# Supplied material
━━━━━━━━━━━━━━━━━━━━
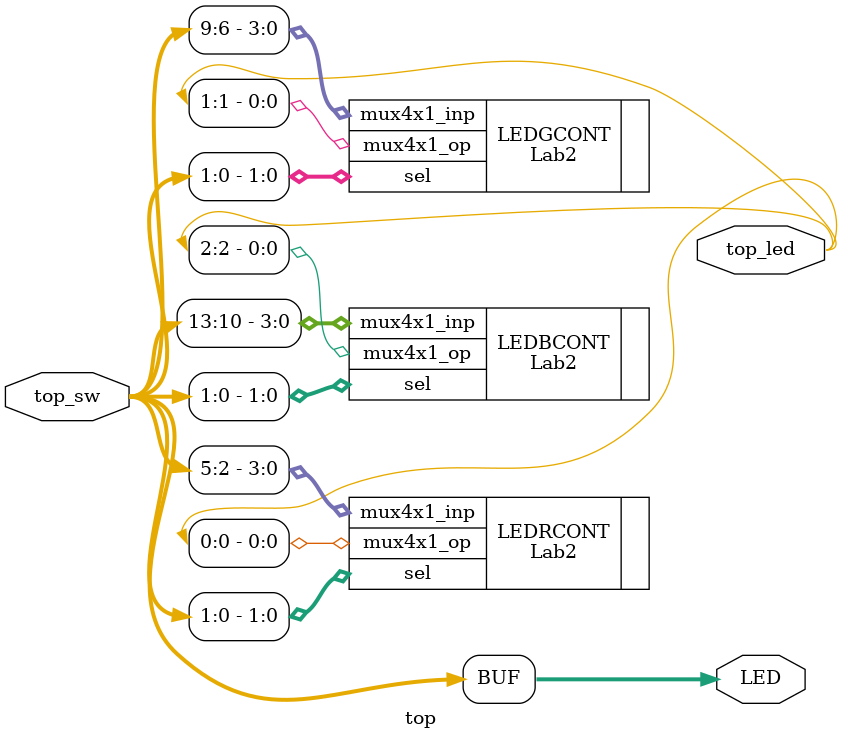
<source format=v>
`timescale 1ns / 1ps


module top(
        input [13:0] top_sw,
        output [13:0] LED,
        output [2:0] top_led
             );
    
    assign LED = top_sw;
    
    Lab2 LEDRCONT (
                        .sel(top_sw[1:0]), 
                        .mux4x1_inp(top_sw[5:2]),
                        .mux4x1_op(top_led[0])
                   );
    
     Lab2 LEDGCONT (
                        .sel(top_sw[1:0]), 
                        .mux4x1_inp(top_sw[9:6]),
                        .mux4x1_op(top_led[1])
                   );

    Lab2 LEDBCONT (
                        .sel(top_sw[1:0]), 
                        .mux4x1_inp(top_sw[13:10]),
                        .mux4x1_op(top_led[2])
                   );
endmodule

</source>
━━━━━━━━━━━━━━━━━━━━
# Exercise aim
A verbatim copy of every record is to be produced, and pictures are to be excluded from it.

# Task result
<source format=v>
`timescale 1ns / 1ps


module top(
        input [13:0] top_sw,
        output [13:0] LED,
        output [2:0] top_led
             );
    
    assign LED = top_sw;
    
    Lab2 LEDRCONT (
                        .sel(top_sw[1:0]), 
                        .mux4x1_inp(top_sw[5:2]),
                        .mux4x1_op(top_led[0])
                   );
    
     Lab2 LEDGCONT (
                        .sel(top_sw[1:0]), 
                        .mux4x1_inp(top_sw[9:6]),
                        .mux4x1_op(top_led[1])
                   );

    Lab2 LEDBCONT (
                        .sel(top_sw[1:0]), 
                        .mux4x1_inp(top_sw[13:10]),
                        .mux4x1_op(top_led[2])
                   );
endmodule

</source>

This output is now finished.